Thought for the Day - Akhandadhi Das

Good morning. Last weekend, just as the Government was releasing the plans for its re-draft of the Handbook for immigrants to Britain, I happened to be part of a conference looking at the future role of what’s regarded as Britain’s largest Hindu temple, Bhaktivedanta Manor near Watford, originally donated to the religion by former Beatle George Harrison.

The revised Handbook of Britishness seems broadly welcomed. I wish I’d received such a document arriving in Wales seventeen years ago. Knowing the history and customs of a place does help getting more out of the local scene and also being able to give more back.

I personally like the inclusion within the government’s new Handbook that there is “no place in British society for extremism and intolerance.” Perhaps that’s why I felt a particular pleasure, indeed pride, in the discussions we held about the future of the temple.
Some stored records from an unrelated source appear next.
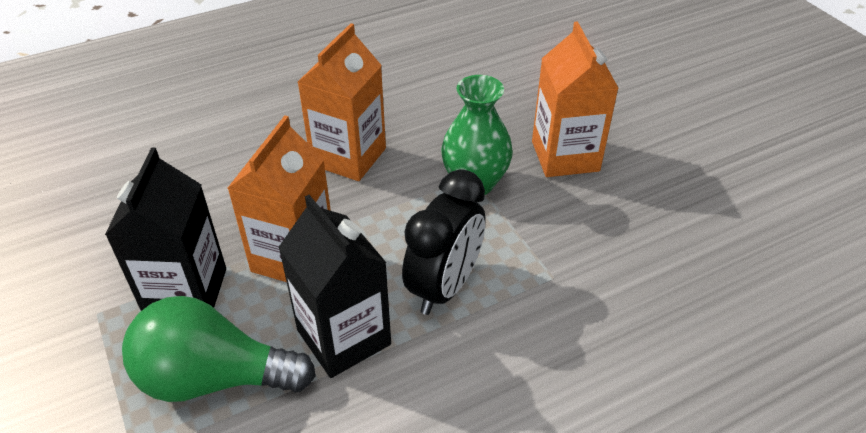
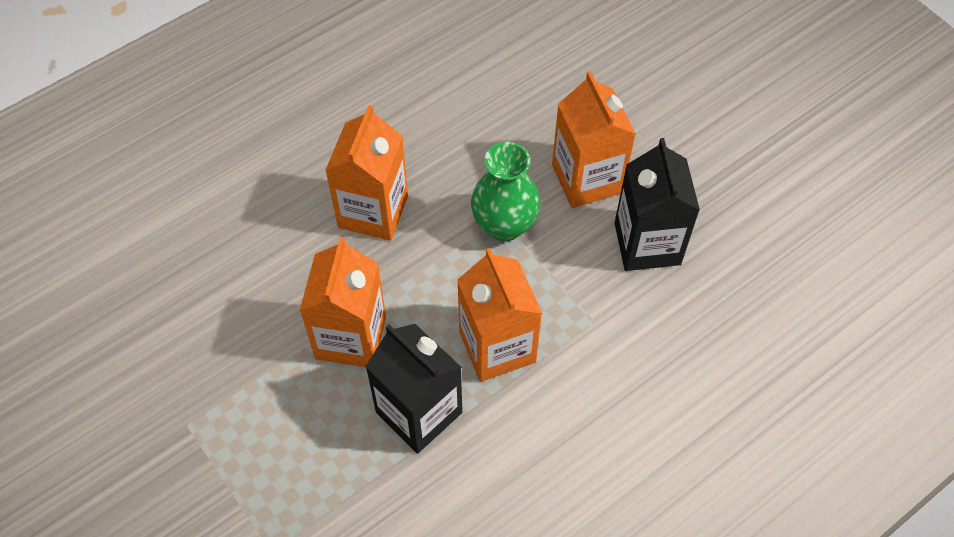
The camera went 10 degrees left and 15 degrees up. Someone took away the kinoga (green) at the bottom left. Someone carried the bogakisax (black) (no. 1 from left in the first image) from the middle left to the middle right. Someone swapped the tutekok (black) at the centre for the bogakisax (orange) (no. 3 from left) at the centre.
In the past forty years, the temple has developed fantastic programmes and services for the Hindu community: enthusiastic daily and weekly worship; wonderful major festivals and a wide range of classes and projects ministering to every section of its congregation. But, the question was: how do we enhance those services without over-shadowing the principle that the temple exists as a place of spiritual sanctuary for everyone. We don’t want anyone to be put off in visiting or taking advantage of the temple because they might think the temple exists to cater solely, or even mainly, for those of a particular faith.

The temple’s determination not to be isolationist or exclusive stems from the nature of the religion itself. The term “Hinduism” comes from the Persians in referring to those living beyond the Indus river. Modern scholars debate the definition, but generally agree that Hinduism represents those who draw their beliefs and practices from the Vedic texts and culture.
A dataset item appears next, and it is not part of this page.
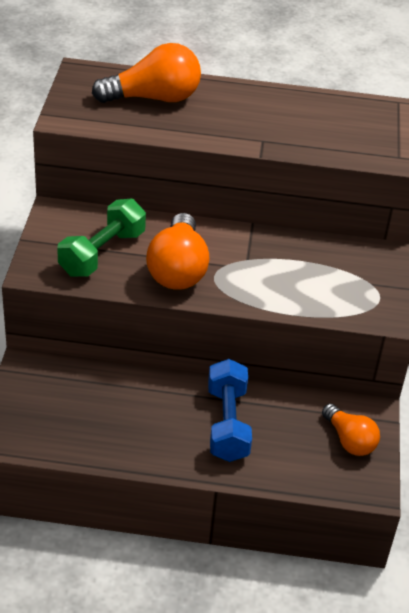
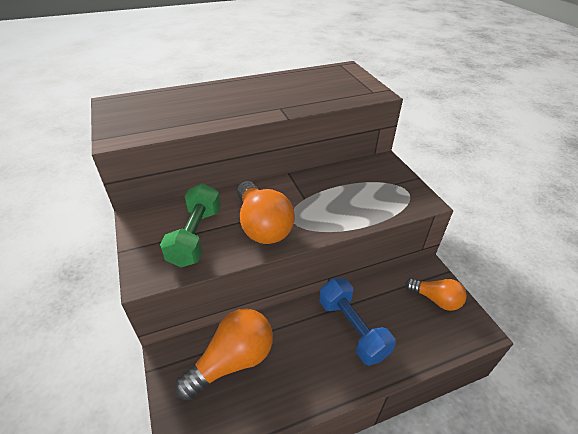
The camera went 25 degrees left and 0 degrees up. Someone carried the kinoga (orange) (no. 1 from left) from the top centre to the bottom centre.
However, the tradition defines itself as Sanatan-Dharma – the universal and eternal longing of each individual soul to know and connect with the source of our existence. That’s just about as broad as you can get. Under this definition, there is no inside or outside of the religion. And, it calls on the temple to ensure that its doors and its welcome remain open and appealing for all who seek solace. I remember a particular incident late one night at the temple; a distressed lady appeared at the door. “I don’t know why I’m here”, she said, “but I felt I had to go somewhere.”

At our little conference, it was suggested that newcomers could be introduced to the history and customs of the temple so that they might gain even more from their visit. Hmmm, perhaps we need a Handbook.